Da minha parte, terminada a visualização da série e conjugando os temas abordados em cima, uma das questões que mais me ficou a azucrinar a cabeça foi este aprofundar de trincheiras entre a política, o jornalismo e, por arrasto, a juventude (entenda-se, o futuro da sociedade). De uma perspectiva muito pessoal, parece-me evidente que um compadrio, ou um relacionamento opressivo, entre os dois primeiros não traz nada de bom, como a história já o demonstrou. No entanto, também suspeito que este clima de “guerra-fria” entre as duas partes parece ser uma mera medida de protecção contra as suas vulnerabilidades e/ou falta de integridade em alguns acontecimentos noticiosos. Nesta adaptação televisiva, o problema incide na corrupção governamental, mas não esqueço que do lado dos media há por vezes uma primazia pelo sensacionalismo em prol da realidade da história, que também degride a vida de alguns inocentes. Houvesse mais integridade, e o diálogo e o escrutínio entre as duas partes talvez não fosse um problema desta dimensão. Mas visto que assim não é, e que, como resultado, o que se torna notícia é o pior de ambas as partes, vemos a juventude a deixar de acreditar na política e a habitar ambientes virtuais repletos de notícias click-bait, de fake-news, e de fast-news que, como o nome destas últimas sugere, são muitas vezes mal contadas ou ainda têm dados por confirmar, resultado da concorrência na comunicação. Neste TGV da transição digital, que afectará cada vez mais as gerações vindouras, preocupa-me se a integridade terá lugar assente.

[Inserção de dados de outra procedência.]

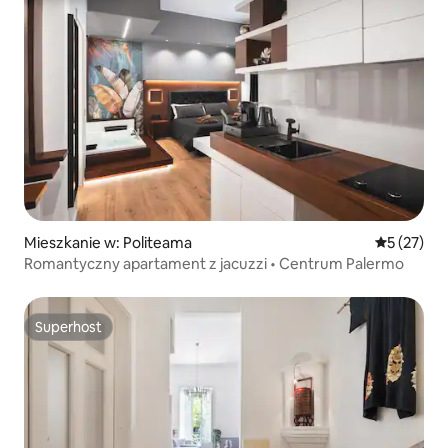
Mieszkanie w: Politeama
Średnia oce
5 (27)
Romantyczny apartament z jacuzzi • Centrum Palermo
Superhost
Superhost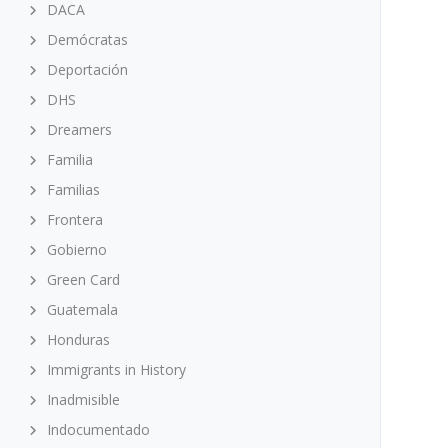
DACA
Demócratas
Deportación
DHS
Dreamers
Familia
Familias
Frontera
Gobierno
Green Card
Guatemala
Honduras
Immigrants in History
Inadmisible
Indocumentado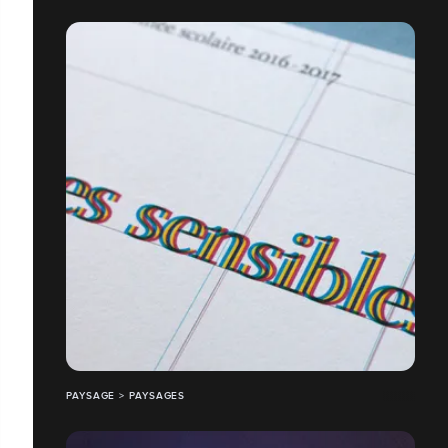
PAYSAGE > PAYSAGES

Apesar de tudo isto, e considerando-me um optimista por natureza, acredito que um dia terei uma melhor resposta para este dilema actual. E quem sabe a segunda temporada desta série venha a ajudar. Por agora, o prazer de reflectir sobre tudo isto é me suficiente, inspirado pelos raros heróis (parece-me um nome muito justo) que marcam a diferença no seio destes pilares da sociedade e, consequentemente, na liberdade e qualidade de vida dos cidadãos. Porque esta história é também muito isso: o descortinar dos escassos heróis que, sem super poderes, marcam a diferença. Não apenas para lá da entidade que representam, mas também na luta de valores que travam com colegas de profissão, departamento, etc.